---------- Textauszug

Offenstallwissen

Offenstallwissen

Heu oder Gras?

Veterinäramt Hannover fördert Offenstallhaltung

Veröffentlicht am 20.3.2019

Man trifft immer wieder auf Betriebe, in denen die Pferde kaum noch auf die Weide dürfen, obwohl eigentlich größere Flächen zur Verfügung stehen. Stattdessen wird so viel Heu wie möglich produziert und dieses dann das ganze Jahr über gefüttert. Der Grund ist meist die Angst vor Hufrehe Erkrankungen. Diese Entwicklung finde ich aus mehreren Gründen sehr schade:

  • Pferde haben beim Grasen eine optimale Fresshaltung und sie bewegen sich langsam über die Fläche. Es gibt keinen Futterneid, alle können sich ausreichend aus dem Weg gehen. Grasen in der Herde ist gut für die Psyche und für den Bewegungsapparat.
  • Gras ist das natürlichste Futtermittel und hat einen höheren Vitamingehalt als Heu.
  • Alte Pferde können Gras besser kauen/verdauen als Heu.

--------------------
---------- Datensätze

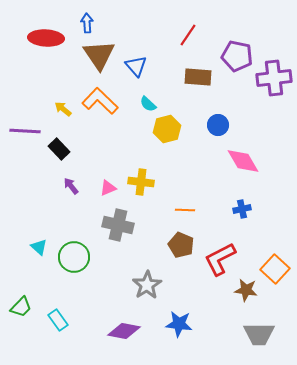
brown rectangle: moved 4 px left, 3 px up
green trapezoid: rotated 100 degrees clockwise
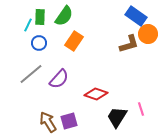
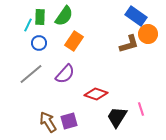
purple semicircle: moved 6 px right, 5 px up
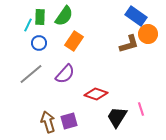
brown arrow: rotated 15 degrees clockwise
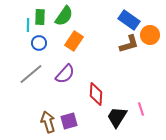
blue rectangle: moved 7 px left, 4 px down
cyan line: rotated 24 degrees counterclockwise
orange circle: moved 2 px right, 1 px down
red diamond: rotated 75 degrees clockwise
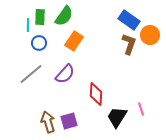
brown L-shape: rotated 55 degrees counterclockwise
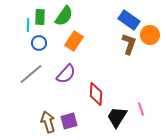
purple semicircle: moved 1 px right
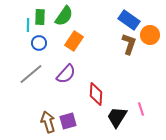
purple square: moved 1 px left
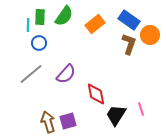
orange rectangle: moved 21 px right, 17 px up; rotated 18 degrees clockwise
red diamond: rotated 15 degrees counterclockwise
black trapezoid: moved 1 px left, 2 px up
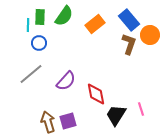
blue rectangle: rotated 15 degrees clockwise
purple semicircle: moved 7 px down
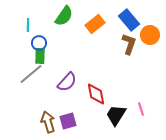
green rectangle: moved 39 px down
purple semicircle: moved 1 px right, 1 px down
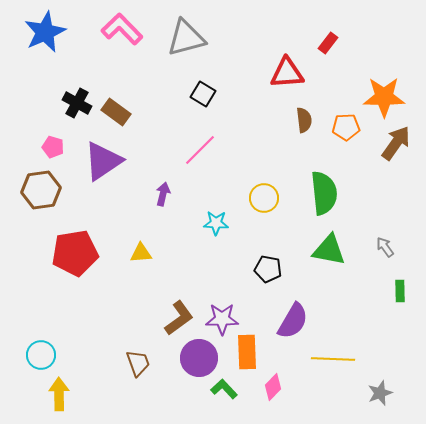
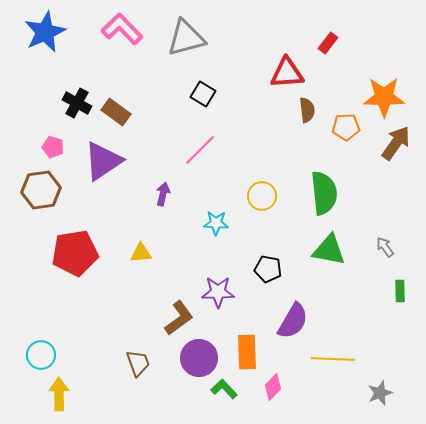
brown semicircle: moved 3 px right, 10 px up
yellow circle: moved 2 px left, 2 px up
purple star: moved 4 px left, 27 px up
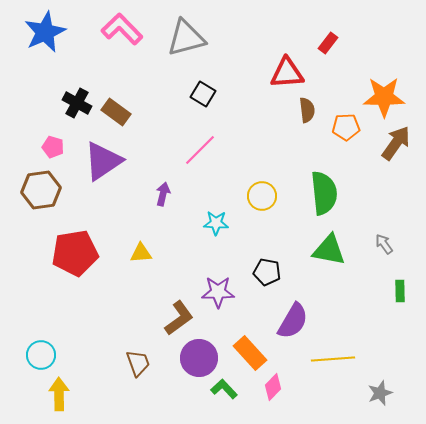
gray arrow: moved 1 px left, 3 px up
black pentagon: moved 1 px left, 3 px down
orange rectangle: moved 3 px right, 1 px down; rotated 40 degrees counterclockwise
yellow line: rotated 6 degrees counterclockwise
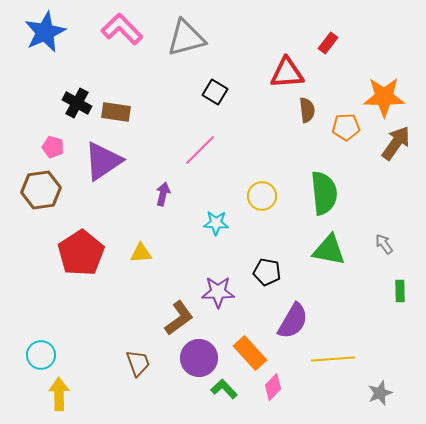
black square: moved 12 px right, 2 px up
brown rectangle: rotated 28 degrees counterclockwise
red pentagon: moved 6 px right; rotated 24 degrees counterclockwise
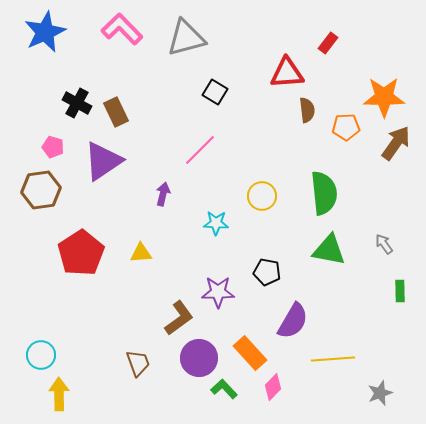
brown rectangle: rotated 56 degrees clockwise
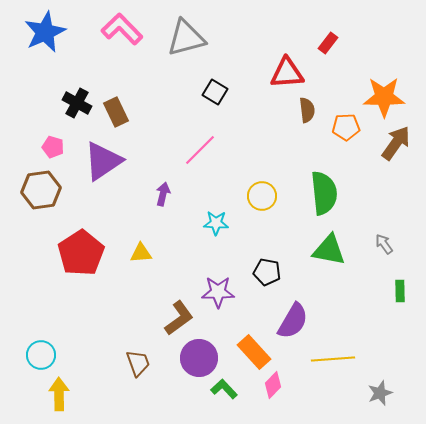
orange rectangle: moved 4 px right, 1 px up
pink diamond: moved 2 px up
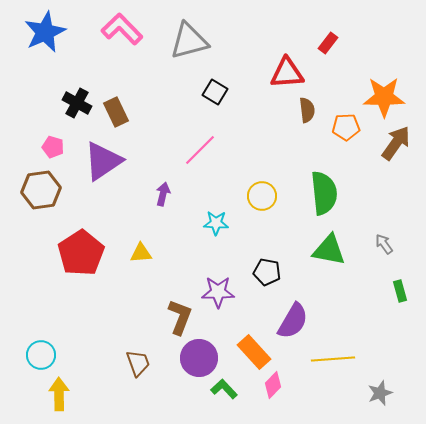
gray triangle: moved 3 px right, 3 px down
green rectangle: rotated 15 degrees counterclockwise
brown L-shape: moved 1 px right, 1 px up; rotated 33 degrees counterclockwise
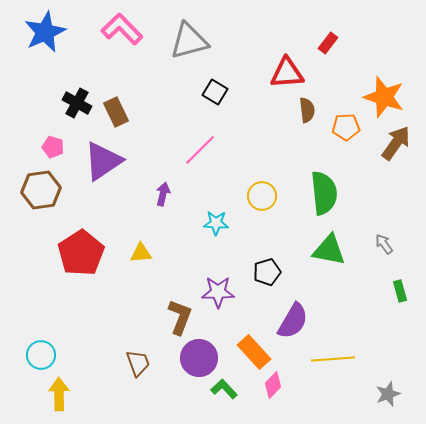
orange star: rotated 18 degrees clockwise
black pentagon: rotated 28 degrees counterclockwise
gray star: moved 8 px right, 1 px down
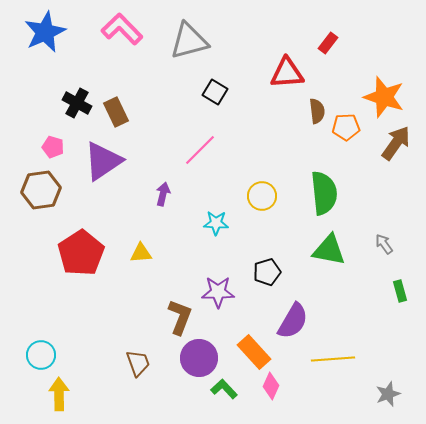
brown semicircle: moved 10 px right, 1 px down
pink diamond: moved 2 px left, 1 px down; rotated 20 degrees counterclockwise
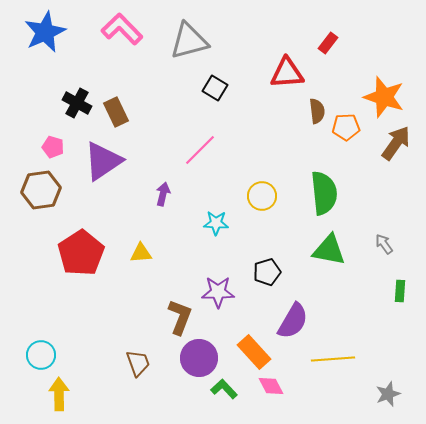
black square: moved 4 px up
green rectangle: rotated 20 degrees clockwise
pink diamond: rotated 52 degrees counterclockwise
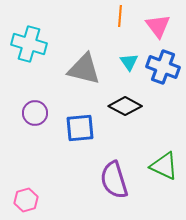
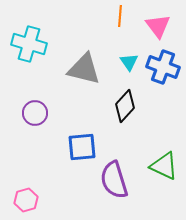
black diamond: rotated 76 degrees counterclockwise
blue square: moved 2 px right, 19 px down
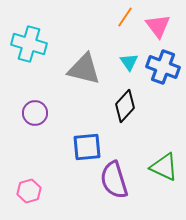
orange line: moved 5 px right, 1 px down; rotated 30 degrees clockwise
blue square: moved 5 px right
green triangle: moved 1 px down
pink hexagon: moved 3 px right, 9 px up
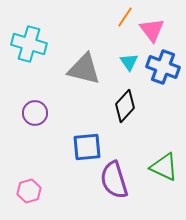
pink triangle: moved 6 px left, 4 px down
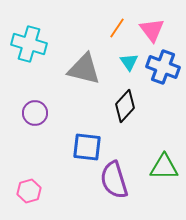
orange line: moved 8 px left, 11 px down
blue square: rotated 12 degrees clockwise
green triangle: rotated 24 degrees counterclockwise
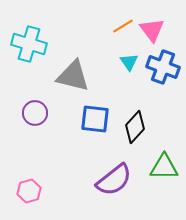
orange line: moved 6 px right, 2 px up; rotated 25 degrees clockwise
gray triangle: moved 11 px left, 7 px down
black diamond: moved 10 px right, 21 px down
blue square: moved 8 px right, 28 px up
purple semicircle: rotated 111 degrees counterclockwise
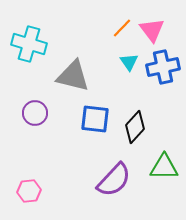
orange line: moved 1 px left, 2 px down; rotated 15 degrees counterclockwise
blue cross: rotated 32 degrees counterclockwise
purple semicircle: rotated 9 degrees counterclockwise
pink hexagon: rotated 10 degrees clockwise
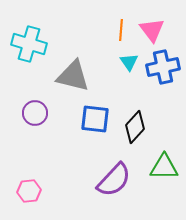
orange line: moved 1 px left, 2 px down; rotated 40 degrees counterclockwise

--------------------

*Aufgaben*:
**1.** Ermittle alle Zeilen der Liste, die das Wort „gray“ enthalten, und gib sie unverändert wieder, wobei die Groß- und Kleinschreibung zu beachten ist.
**2.** Knüpfe an den Text über Gras und Heu als Pferdefutter an und schreibe ihn nach seinem letzten Satz weiter.
Der Text und die Liste sind voneinander unabhängiges Material.

*Erwartete Ergebnisse*:
**1.**
gray arrow: moved 1 px left, 3 px up
gray triangle: moved 3 px right, 3 px down
gray star: moved 8 px right, 1 px down
gray triangle: moved 11 px left, 7 px down

**2.**
  • Da im Gras viel Wasser enthalten ist, nehmen die Pferde beim Grasen bezogen auf den Trockenmassegehalt weniger Futter zu sich als beim Heu
  • Das, was die Pferde an Gras fressen, braucht der Betreiber nicht an Heu zu füttern. Man spart viel Zeit und Geld.
Weidehaltung Offenstall

Heu ist kein komplett anderes Futtermittel, sondern nur getrocknetes Gras. Da stellt sich also die Frage, warum Heu bevorzugt wird.

Eigenschaften vom Heu

Heu wird dann gemacht, wenn das Gras im möglichst optimalen Zustand ist, also lang gewachsen und für Pferde, die nicht im Hochleistungssport gehen, Mitte bis Ende der Blütezeit. Der größte Vorteil beim Heu ist somit, dass es sich nicht verändert (außer in der Qualität bzgl. Schimmelbefall). Man kann es analysieren lassen und weiß dann genau, was man da füttert. Hauptnachteile: mehr oder weniger große Belastung mit Schimmel- und Hefepilzen, ungünstigere Fress-Situation für die Pferde bzgl. Fresshaltung und Futterneid, Herstellungskosten und Fütterungsaufwand.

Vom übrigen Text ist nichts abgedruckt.